Dans un article de juin 2024 pour l'International Journal of Law, Crime and Justice, les chercheuses Sara Uhnoo, Sofie Erixon et Moa Bladini identifient pas moins de 20 lois européennes basées sur le consentement, un changement qui a débuté en 2017.
“L’introduction du consentement dans la définition du viol est une réponse possible au procès de Mazan”, s'interroge le magistrat Denis Salas dans Le Monde. “Les témoignages dans la salle d'audience ont montré que la société dans son ensemble n'a pas encore une compréhension claire du consentement. Le procès a ouvert un débat sur la question de savoir si la nécessité d'un consentement actif devrait être plus explicitement spécifiée dans la loi sur le viol en France”, semble répondre la correspondante du Guardian à Paris, Angélique Chrisafis.
En Pologne, une nouvelle loi, qui devrait entrer en vigueur en 2025, a redéfini la notion de consentement, écrit Daniel Tilles sur Notes of Poland : selon celle-ci, le viol est un rapport sexuel sans consentement. De quoi soulever doutes et critiques à l’extrême droite, estime Hanna Kobus dans Krytyka Polityczna, de nombreux radicaux craignant qu’une définition plus stricte ne porte atteinte à la présomption d'innocence ou n'augmente le nombre de fausses condamnations.
Lors de la Biennale de la pensée de Barcelone (octobre 2024), la philosophe espagnole Clara Serra, célèbre pour son livre El sentido de consentir (”Le sentiment du consentement”, Anagrama, 2024, qui sera traduit en français par la maison d’édition La Fabrique en janvier 2025), s'est également exprimée sur le cas de Mazan. La discussion est rapportée par Xavier de La Porte dans le L'Obs, et sur le profil X de la philosophe. Selon Serra, “dans le consentement, on accorde trop d’importance au ‘oui’. Or, ce qui est central, ce n’est pas tant le ‘oui’, que la possibilité de dire ‘non’”. Dans le cas de Mazan, beaucoup se sont justifiés en disant qu'ils pensaient participer à un “jeu de couple” auquel Gisèle Pelicot aurait consenti : “Ce que le système doit répondre aux prévenus, c'est que même si elle avait donné un ‘oui’ – à l'oral ou à l'écrit – cela ne les exonère de rien. Car aucun des prévenus ne pouvait ignorer que la femme n'aurait pu dire non à aucun moment”, conclut-elle.

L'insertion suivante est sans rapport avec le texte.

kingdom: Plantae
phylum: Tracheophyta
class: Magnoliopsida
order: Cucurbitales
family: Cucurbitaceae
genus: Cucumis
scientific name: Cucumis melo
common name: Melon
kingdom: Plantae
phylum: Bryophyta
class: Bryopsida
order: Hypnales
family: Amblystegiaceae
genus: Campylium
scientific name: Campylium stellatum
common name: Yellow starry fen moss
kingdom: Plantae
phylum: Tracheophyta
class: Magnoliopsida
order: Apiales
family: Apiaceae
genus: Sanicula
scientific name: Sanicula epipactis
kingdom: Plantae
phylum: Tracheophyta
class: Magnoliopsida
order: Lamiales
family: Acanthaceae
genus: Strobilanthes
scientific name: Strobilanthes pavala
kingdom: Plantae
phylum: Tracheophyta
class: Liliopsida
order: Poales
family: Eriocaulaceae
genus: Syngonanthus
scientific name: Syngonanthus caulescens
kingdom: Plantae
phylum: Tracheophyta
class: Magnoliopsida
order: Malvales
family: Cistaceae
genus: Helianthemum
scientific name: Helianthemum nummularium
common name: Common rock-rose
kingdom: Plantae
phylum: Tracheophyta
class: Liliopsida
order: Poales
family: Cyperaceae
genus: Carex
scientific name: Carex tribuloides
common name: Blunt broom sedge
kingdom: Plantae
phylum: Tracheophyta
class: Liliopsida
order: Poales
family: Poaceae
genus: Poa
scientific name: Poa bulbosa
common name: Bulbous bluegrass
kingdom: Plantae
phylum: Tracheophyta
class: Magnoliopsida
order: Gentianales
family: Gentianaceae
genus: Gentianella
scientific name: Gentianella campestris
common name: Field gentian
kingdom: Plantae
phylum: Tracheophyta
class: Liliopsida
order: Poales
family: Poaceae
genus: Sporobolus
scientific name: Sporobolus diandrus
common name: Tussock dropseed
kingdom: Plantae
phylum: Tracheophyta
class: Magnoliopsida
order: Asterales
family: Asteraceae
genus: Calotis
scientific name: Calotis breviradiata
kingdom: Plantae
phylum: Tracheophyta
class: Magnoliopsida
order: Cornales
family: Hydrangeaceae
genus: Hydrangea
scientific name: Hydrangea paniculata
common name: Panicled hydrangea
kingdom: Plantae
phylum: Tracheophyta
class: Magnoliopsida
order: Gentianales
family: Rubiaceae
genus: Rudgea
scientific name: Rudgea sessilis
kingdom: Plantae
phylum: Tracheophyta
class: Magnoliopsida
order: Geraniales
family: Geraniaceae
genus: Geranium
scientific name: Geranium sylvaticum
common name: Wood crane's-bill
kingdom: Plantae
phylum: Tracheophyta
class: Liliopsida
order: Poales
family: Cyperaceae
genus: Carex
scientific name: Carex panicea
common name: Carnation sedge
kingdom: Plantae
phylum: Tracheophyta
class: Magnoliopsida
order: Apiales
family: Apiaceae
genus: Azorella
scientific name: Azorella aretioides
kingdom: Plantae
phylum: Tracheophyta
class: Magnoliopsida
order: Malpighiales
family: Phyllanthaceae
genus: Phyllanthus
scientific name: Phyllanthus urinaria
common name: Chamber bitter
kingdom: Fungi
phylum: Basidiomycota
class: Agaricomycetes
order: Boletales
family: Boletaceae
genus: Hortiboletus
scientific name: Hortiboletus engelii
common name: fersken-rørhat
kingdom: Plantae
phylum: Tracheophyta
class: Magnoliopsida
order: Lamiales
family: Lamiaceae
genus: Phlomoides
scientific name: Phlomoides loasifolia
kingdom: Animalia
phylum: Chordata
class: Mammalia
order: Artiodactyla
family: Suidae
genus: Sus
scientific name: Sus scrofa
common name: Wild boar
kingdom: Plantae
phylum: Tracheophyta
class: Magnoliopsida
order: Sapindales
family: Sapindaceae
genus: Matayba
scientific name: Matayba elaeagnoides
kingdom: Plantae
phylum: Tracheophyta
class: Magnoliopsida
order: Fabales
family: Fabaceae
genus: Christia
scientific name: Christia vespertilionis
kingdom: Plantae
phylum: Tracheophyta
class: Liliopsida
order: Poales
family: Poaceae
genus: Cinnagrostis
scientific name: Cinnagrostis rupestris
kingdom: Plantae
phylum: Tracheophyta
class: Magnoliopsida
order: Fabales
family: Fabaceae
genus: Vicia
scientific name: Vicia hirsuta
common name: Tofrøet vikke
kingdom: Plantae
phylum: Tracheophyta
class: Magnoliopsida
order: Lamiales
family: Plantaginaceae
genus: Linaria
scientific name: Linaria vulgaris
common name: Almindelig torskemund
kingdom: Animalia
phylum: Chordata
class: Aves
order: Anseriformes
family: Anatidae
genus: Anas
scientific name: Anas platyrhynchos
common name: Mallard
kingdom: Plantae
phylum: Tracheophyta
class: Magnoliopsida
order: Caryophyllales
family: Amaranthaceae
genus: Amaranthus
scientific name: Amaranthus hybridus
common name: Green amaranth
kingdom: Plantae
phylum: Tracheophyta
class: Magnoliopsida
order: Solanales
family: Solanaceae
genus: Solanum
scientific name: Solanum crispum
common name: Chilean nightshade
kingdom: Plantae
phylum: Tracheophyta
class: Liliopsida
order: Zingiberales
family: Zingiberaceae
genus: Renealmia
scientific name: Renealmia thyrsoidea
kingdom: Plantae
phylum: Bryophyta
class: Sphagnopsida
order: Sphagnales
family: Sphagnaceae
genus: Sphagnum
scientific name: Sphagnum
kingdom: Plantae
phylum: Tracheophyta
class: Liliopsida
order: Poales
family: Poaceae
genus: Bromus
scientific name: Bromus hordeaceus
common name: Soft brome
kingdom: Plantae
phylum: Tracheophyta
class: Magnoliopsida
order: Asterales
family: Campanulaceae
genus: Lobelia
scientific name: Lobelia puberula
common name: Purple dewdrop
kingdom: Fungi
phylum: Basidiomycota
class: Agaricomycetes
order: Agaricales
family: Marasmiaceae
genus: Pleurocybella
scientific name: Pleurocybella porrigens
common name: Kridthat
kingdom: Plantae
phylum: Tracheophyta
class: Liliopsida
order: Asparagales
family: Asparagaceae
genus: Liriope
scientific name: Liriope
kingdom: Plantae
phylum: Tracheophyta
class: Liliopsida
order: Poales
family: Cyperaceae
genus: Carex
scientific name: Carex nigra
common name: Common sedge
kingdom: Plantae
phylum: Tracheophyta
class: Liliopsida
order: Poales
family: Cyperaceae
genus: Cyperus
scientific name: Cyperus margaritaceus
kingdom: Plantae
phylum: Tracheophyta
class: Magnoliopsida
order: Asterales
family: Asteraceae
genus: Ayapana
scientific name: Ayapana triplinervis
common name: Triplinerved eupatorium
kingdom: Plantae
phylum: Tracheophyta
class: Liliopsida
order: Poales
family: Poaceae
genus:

Outre Gisèle Pelicot, une autre femme a été violée par son mari et par Dominique Pelicot, en suivant le même modus operandi. Mais elle n'a pas porté plainte, rapporte Kareen Janselme dans L'Humanité, qui ajoute que le “couple” a cinq enfants, dont deux vivent encore à la maison, que la femme ne travaille pas et est financièrement dépendante de son mari. Au procès d'Avignon, elle n'a donc été entendue que comme témoin.